User:Soap/PC
The PC languages were spoken by the aboriginals of the northeast of Rilola, and possibly also the northwest. They had been diverging for about 15000 years by the time of contact with Play speakers, but it is likely that one group overtook the rest at some point, perhaps multiple times, rather than having them diverge from each other for all 15000 years.
This may replace Haswaraba, despite the fact that cultures are in different places. See Outer Poswob languages for details, though I may have lost all records of the sound changes. It is possible that they are [1], and if so the phonology I was using for the parent language is very different from what it is now (it even had /f/).
The name PC describes its shifting the labiovelars to bilabials and the palatals to postalveolars, leaving just a single velar series. Note however that SE Laban, the branch that leads to MRCA, also does this.
Source phonology
Bilabials: p b m Linguolabials: þ ð Alveolars: t d n l r s Postalveolars: ň ř Palatals: ć ń y Velars: k ġ ŋ (Ø) x Labiovelars: kʷ ġʷ ŋʷ (w) xʷ Glottals: h
The vowels were probably at least /a i u ə/ with two or more tones. There were no long vowels.
Primordial to Proto-PC
- Syllable final -uŋ shifted to -um.
- The schwa vowel ə shifted to e when adjacent to a palatal, postalveolar, or linguolabial consonant.

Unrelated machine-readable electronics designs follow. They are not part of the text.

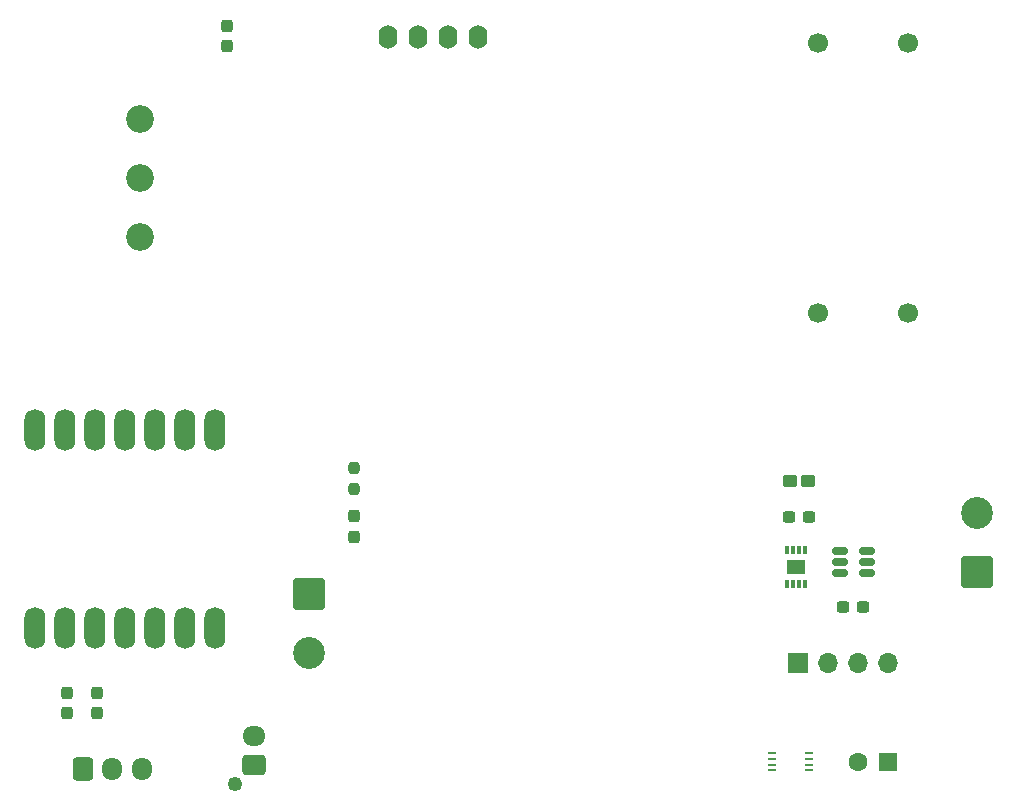
<source format=gbr>
%TF.GenerationSoftware,KiCad,Pcbnew,7.0.10*%
%TF.CreationDate,2024-02-05T19:05:00-08:00*%
%TF.ProjectId,pcb_lab,7063625f-6c61-4622-9e6b-696361645f70,rev?*%
%TF.SameCoordinates,Original*%
%TF.FileFunction,Soldermask,Top*%
%TF.FilePolarity,Negative*%
%FSLAX46Y46*%
G04 Gerber Fmt 4.6, Leading zero omitted, Abs format (unit mm)*
G04 Created by KiCad (PCBNEW 7.0.10) date 2024-02-05 19:05:00*
%MOMM*%
%LPD*%
G01*
G04 APERTURE LIST*
G04 Aperture macros list*
%AMRoundRect*
0 Rectangle with rounded corners*
0 $1 Rounding radius*
0 $2 $3 $4 $5 $6 $7 $8 $9 X,Y pos of 4 corners*
0 Add a 4 corners polygon primitive as box body*
4,1,4,$2,$3,$4,$5,$6,$7,$8,$9,$2,$3,0*
0 Add four circle primitives for the rounded corners*
1,1,$1+$1,$2,$3*
1,1,$1+$1,$4,$5*
1,1,$1+$1,$6,$7*
1,1,$1+$1,$8,$9*
0 Add four rect primitives between the rounded corners*
20,1,$1+$1,$2,$3,$4,$5,0*
20,1,$1+$1,$4,$5,$6,$7,0*
20,1,$1+$1,$6,$7,$8,$9,0*
20,1,$1+$1,$8,$9,$2,$3,0*%
G04 Aperture macros list end*
%ADD10RoundRect,0.237500X0.237500X-0.300000X0.237500X0.300000X-0.237500X0.300000X-0.237500X-0.300000X0*%
%ADD11RoundRect,0.237500X-0.237500X0.250000X-0.237500X-0.250000X0.237500X-0.250000X0.237500X0.250000X0*%
%ADD12RoundRect,0.237500X-0.237500X0.300000X-0.237500X-0.300000X0.237500X-0.300000X0.237500X0.300000X0*%
%ADD13C,2.340000*%
%ADD14RoundRect,0.250000X0.375000X0.275000X-0.375000X0.275000X-0.375000X-0.275000X0.375000X-0.275000X0*%
%ADD15RoundRect,0.237500X0.300000X0.237500X-0.300000X0.237500X-0.300000X-0.237500X0.300000X-0.237500X0*%
%ADD16O,1.600000X2.000000*%
%ADD17RoundRect,0.250000X-0.600000X-0.725000X0.600000X-0.725000X0.600000X0.725000X-0.600000X0.725000X0*%
%ADD18O,1.700000X1.950000*%
%ADD19C,1.700000*%
%ADD20R,0.300000X0.750000*%
%ADD21R,1.500000X1.300000*%
%ADD22O,1.778000X3.556000*%
%ADD23RoundRect,0.150000X-0.512500X-0.150000X0.512500X-0.150000X0.512500X0.150000X-0.512500X0.150000X0*%
%ADD24RoundRect,0.237500X-0.300000X-0.237500X0.300000X-0.237500X0.300000X0.237500X-0.300000X0.237500X0*%
%ADD25RoundRect,0.250001X1.099999X-1.099999X1.099999X1.099999X-1.099999X1.099999X-1.099999X-1.099999X0*%
%ADD26C,2.700000*%
%ADD27RoundRect,0.237500X0.237500X-0.287500X0.237500X0.287500X-0.237500X0.287500X-0.237500X-0.287500X0*%
%ADD28R,0.750000X0.250000*%
%ADD29R,1.600000X1.600000*%
%ADD30C,1.600000*%
%ADD31R,1.700000X1.700000*%
%ADD32O,1.700000X1.700000*%
%ADD33C,1.250000*%
%ADD34RoundRect,0.250000X0.725000X-0.600000X0.725000X0.600000X-0.725000X0.600000X-0.725000X-0.600000X0*%
%ADD35O,1.950000X1.700000*%
%ADD36RoundRect,0.250001X-1.099999X1.099999X-1.099999X-1.099999X1.099999X-1.099999X1.099999X1.099999X0*%
G04 APERTURE END LIST*
D10*
%TO.C,C2*%
X81432400Y-108284500D03*
X81432400Y-106559500D03*
%TD*%
D11*
%TO.C,R1*%
X105791000Y-87503000D03*
X105791000Y-89328000D03*
%TD*%
D12*
%TO.C,C3*%
X94996000Y-50094500D03*
X94996000Y-51819500D03*
%TD*%
D13*
%TO.C,RV1*%
X87630000Y-57992000D03*
X87630000Y-62992000D03*
X87630000Y-67992000D03*
%TD*%
D14*
%TO.C,C5*%
X144247700Y-88650700D03*
X142647700Y-88650700D03*
%TD*%
D15*
%TO.C,C6*%
X144330200Y-91698700D03*
X142605200Y-91698700D03*
%TD*%
D16*
%TO.C,Brd1*%
X108648000Y-51042000D03*
X111188000Y-51042000D03*
X113728000Y-51042000D03*
X116268000Y-51042000D03*
%TD*%
D17*
%TO.C,SW1*%
X82793200Y-113010600D03*
D18*
X85293200Y-113010600D03*
X87793200Y-113010600D03*
%TD*%
D19*
%TO.C,M1*%
X145034000Y-51562000D03*
X152654000Y-51562000D03*
X152654000Y-74422000D03*
X145034000Y-74422000D03*
%TD*%
D20*
%TO.C,U3*%
X143963700Y-94439700D03*
X143463700Y-94439700D03*
X142963700Y-94439700D03*
X142463700Y-94439700D03*
X142463700Y-97339700D03*
X142963700Y-97339700D03*
X143463700Y-97339700D03*
X143963700Y-97339700D03*
D21*
X143213700Y-95889700D03*
%TD*%
D22*
%TO.C,U1*%
X78740000Y-101041200D03*
X81280000Y-101041200D03*
X83820000Y-101041200D03*
X86360000Y-101041200D03*
X88900000Y-101041200D03*
X91440000Y-101041200D03*
X93980000Y-101041200D03*
X78740000Y-84277200D03*
X81280000Y-84277200D03*
X83820000Y-84277200D03*
X86360000Y-84277200D03*
X88900000Y-84277200D03*
X91440000Y-84277200D03*
X93980000Y-84277200D03*
%TD*%
D23*
%TO.C,U4*%
X146902200Y-94558700D03*
X146902200Y-95508700D03*
X146902200Y-96458700D03*
X149177200Y-96458700D03*
X149177200Y-95508700D03*
X149177200Y-94558700D03*
%TD*%
D24*
%TO.C,C7*%
X147177200Y-99318700D03*
X148902200Y-99318700D03*
%TD*%
D10*
%TO.C,C1*%
X83972400Y-108284500D03*
X83972400Y-106559500D03*
%TD*%
D25*
%TO.C,LS1*%
X158513300Y-96313000D03*
D26*
X158513300Y-91313000D03*
%TD*%
D27*
%TO.C,D2*%
X105791000Y-93331000D03*
X105791000Y-91581000D03*
%TD*%
D28*
%TO.C,U2*%
X141170300Y-111639200D03*
X141170300Y-112139200D03*
X141170300Y-112639200D03*
X141170300Y-113139200D03*
X144270300Y-113139200D03*
X144270300Y-112639200D03*
X144270300Y-112139200D03*
X144270300Y-111639200D03*
%TD*%
D29*
%TO.C,C8*%
X150980300Y-112389200D03*
D30*
X148480300Y-112389200D03*
%TD*%
D31*
%TO.C,D1*%
X143400300Y-104013000D03*
D32*
X145940300Y-104013000D03*
X148480300Y-104013000D03*
X151020300Y-104013000D03*
%TD*%
D33*
%TO.C,BT1*%
X95682000Y-114310600D03*
D34*
X97282000Y-112710600D03*
D35*
X97282000Y-110210600D03*
%TD*%
D36*
%TO.C,J1*%
X101939000Y-98179500D03*
D26*
X101939000Y-103179500D03*
%TD*%
M02*

</source>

- The postalveolars ň ř shifted to n r under some conditions.
- The palatals ć ń shifted to š ň unconditionally.
- The bilabials p b m shifted to pʷ bʷ mʷ under some conditions.
- The labiovelars kʷ ġʷ ŋʷ xʷ shifted to pʷ bʷ mʷ hʷ unconditionally.
- The rounded vowel u MAY have shifted to ə.
- The schwa vowel ə (including the new one) disappeared in word-initial position.
- Possibly, the velars k ġ ŋ x shifted to ć ǵ ń ś before the front vowels /e i/. This would be quite rare before /e/ however, so it may not be worth it.
- The vowels a ə e all shifted to o when adjacent to a labialized consonant in either direction. (Thus, labialization overrules palatalization.) This would make the true palatals marginally phonemic.
- The linguolabials þ ð shifted to p b.
- The labialized consonants pʷ bʷ mʷ shifted to p b m; however hʷ shifted to f.
- The glottal fricative h performed, shifting to š before a front vowel, to f before a back vowel, and disappearing to Ø otherwise.
The old sound change list does not explain the lack of schwa, and it is possible that the /ə/ > /e/ sound shift was intended to repeat twice.
Grammar
A closed class of adjectives for humans existed, where the stem of the adjective was surrounded by a circumfix marking gender and age.
THe gender prefixes t- l- probably trace all the way back to Primordial, since they are needed for this system, and it is unlikely that they had had a vowel padding. This means that vowel-initial adjectives existed in this closed class.
There may be a plural suffix -u.
For pronouns, see User:Soap/scratchpad#Gluons. There may have been a regular pronominal accusative suffix -l (despite it looking like a prefix) which passed into MRCA, and may or may not have been the sole marker in Primordial. Common nouns used -i by the time of MRCA but this may have been much more complicated and unpredictable in Prim.
The 1st and 2nd person identity/possessor suffixes are -m -t, but they may not have been suffixes originally. The corresponding agent prefixes appear to have been n- G-, where G is any consonant that can turn into MRCA /g~Ø/ and might most likely have been originally /h/.
Note that it's not clear the proto-language allowed final /-m -t/, so these might have been CV suffixes even if at a still earlier stage they really were /m t/.